Question

prove that
$\sqrt{3}$
is irrational ​

Answer 1

✴ola!!✴

⤵⤵Solution⤵⤵

Let Root 3 be rational , Therefore root 3 = a/b , where (a,b) = 1 , b is not equal to 0.

Squaring,

3b^2 = a^2...............(1)

3 divides L.H.S. of (1) therefore, 3 divides R.H.S of (1)

therefore, 3 divides a^2 ,i.e. 3 divides a therefore, a = 3k

therefore, From (1) , 3b^2 = 9k^2 => b^2 = 3k^2

therefore, a and b both are multiple of 3 , which is a contradiction.

[because, a and b has no common factor]

therefore , Root 3 is irrational number.

Hence Proved !!

tysm❤❤

Answer 2

√3 is irrational number

__________ [TO PROVE]

Let us assume that, √3 is a rational number

√3 = $\dfrac{a}{b}$

Here, a and b are co-prime numbers.

Written task 1 -> In the first answer of the thread on proving √3 irrational, what is a set equal to once 3 is shown to divide a?
Written task 2 -> Transcribe the thread on proving √3 irrational from "therefore, 3 divides a^2" to "is a contradiction.".
Written task 3 -> Go on with the second answer in the thread on proving √3 irrational, starting right after its last line.
The material that comes after the thread on proving √3 irrational is not needed.

Recorded information ->
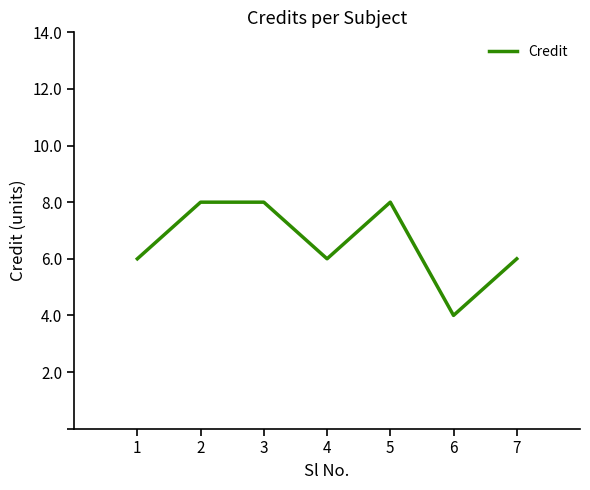

What is the sum of the values at 1 and 7?

12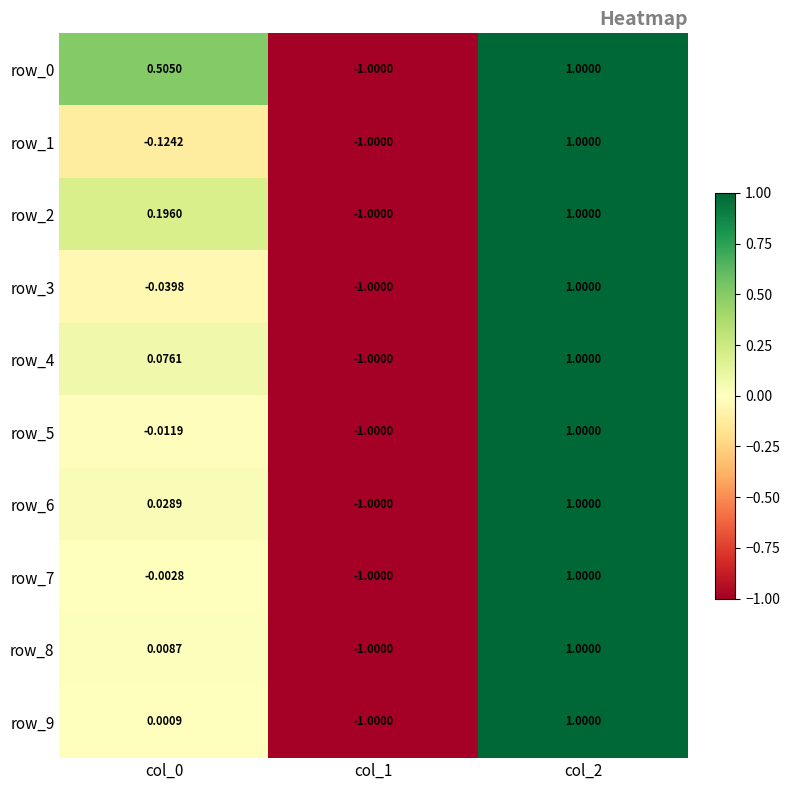

Is the value of row_5 at col_1 greater than the value of row_6 at col_2?

No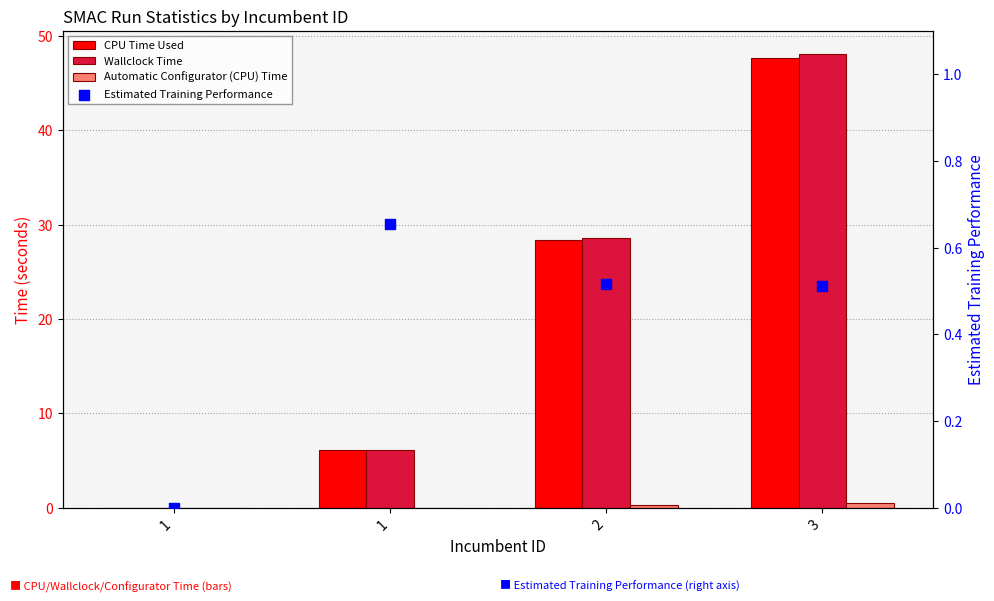

Which series has the largest Y range (max minus min)?

Wallclock Time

Written answer 1 -> a = 3k

Written answer 2 ->
therefore, 3 divides a^2 ,i.e. 3 divides a therefore, a = 3k

therefore, From (1) , 3b^2 = 9k^2 => b^2 = 3k^2

therefore, a and b both are multiple of 3 , which is a contradiction.

Written answer 3 ->
• Squaring on both sides, we get

=> (√3)² = $( { \dfrac{a}{b}) }^{2}$

=> 3 = $\dfrac{ {a}^{2} }{ {b}^{2} }$

=> 3b² = a² ________( eq 1)

Clearly;

a² is divisible by 3

So, a is also divisible by 3

Now, let integer be c.

=> a = 3c

• Squaring on both sides.

=> a² = 9c²

=> 3b² = 9c² [From (eq 1)]

=> b² = 3c² _______(eq 2)

This means that, 3 divides b², and so 3 divides b also.

3 divides b² and 3 divide a² also.

So, our assumption is wrong.

√3 is irrational number.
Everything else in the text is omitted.